A particle started moving in a straight line. After 𝑡 seconds, its position relative to a fixed point is given by 𝑟 equals 𝑡 squared minus 40 plus seven metres for 𝑡 is greater than or equal to zero. Find the displacement of the particle during the first five seconds.

In this question, we’ve been given a function that describes the position of the particle relative to a fixed point. And we’re being asked to find its displacement. No, it’s absolutely not enough just to substitute 𝑡 equals five into our position function. We recall that if we have a position function of a particle moving along a line given as 𝑟 of t, the displacement from 𝑡 equals 𝑡 one to 𝑡 equals 𝑡 two is the difference between 𝑟 of 𝑡 two minus 𝑟 of 𝑡 one.
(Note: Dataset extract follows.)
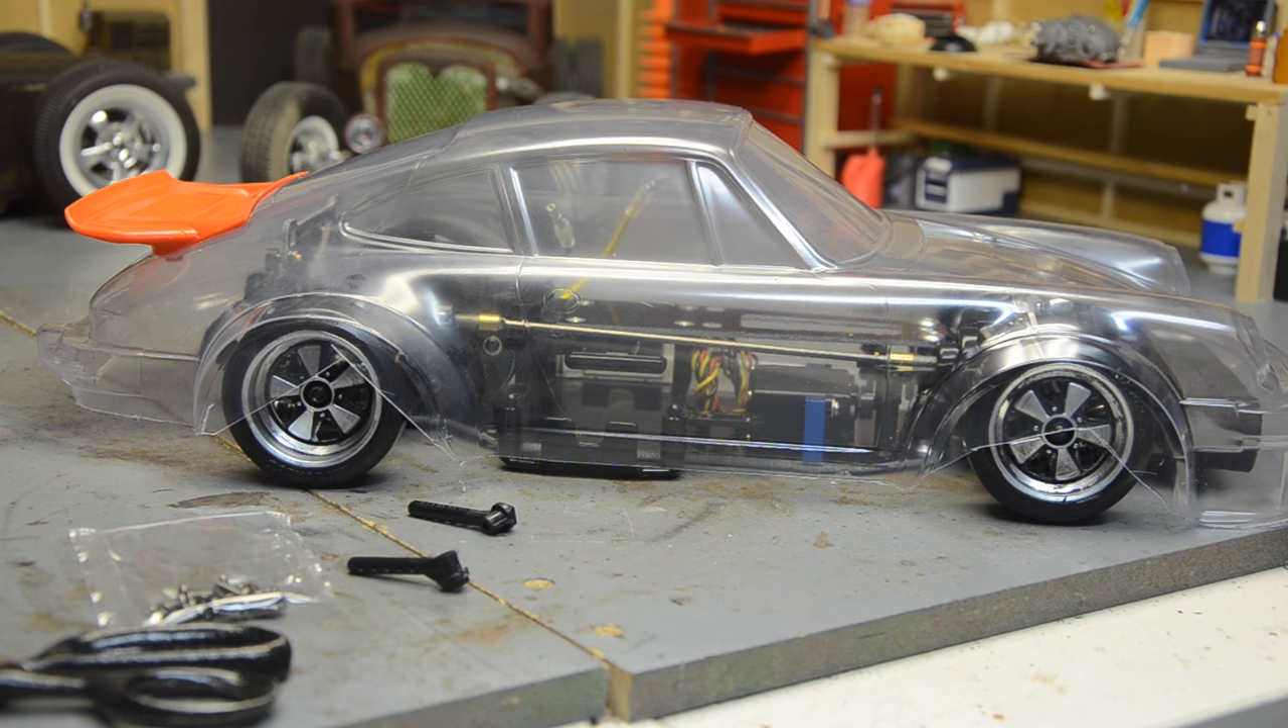Um, I don't like how you can see the chassis below the body and it's not, it can't go any lower.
This is really important as displacement is the change in the position of the particle. We want to work out the displacement of the particle during the first five seconds. So we’ll let 𝑡 one be equal to zero and 𝑡 two be equal to five. Then the displacement is 𝑟 of five minus 𝑟 of zero. 𝑟 of five is five squared minus four times five plus seven. We simply substitute 𝑡 equals five into our position function. We repeat this process for 𝑟 of zero, this time substituting 𝑡 equals zero in. And we get zero squared minus four times zero plus seven.

That gives us 25 minus 20 plus seven minus seven. Now, seven minus seven is zero. So we’re left with 25 minus 20 which is five. Since our function describes the position relative to a fixed point in metres, we can say that the displacement of our particle during the first five seconds is five metres.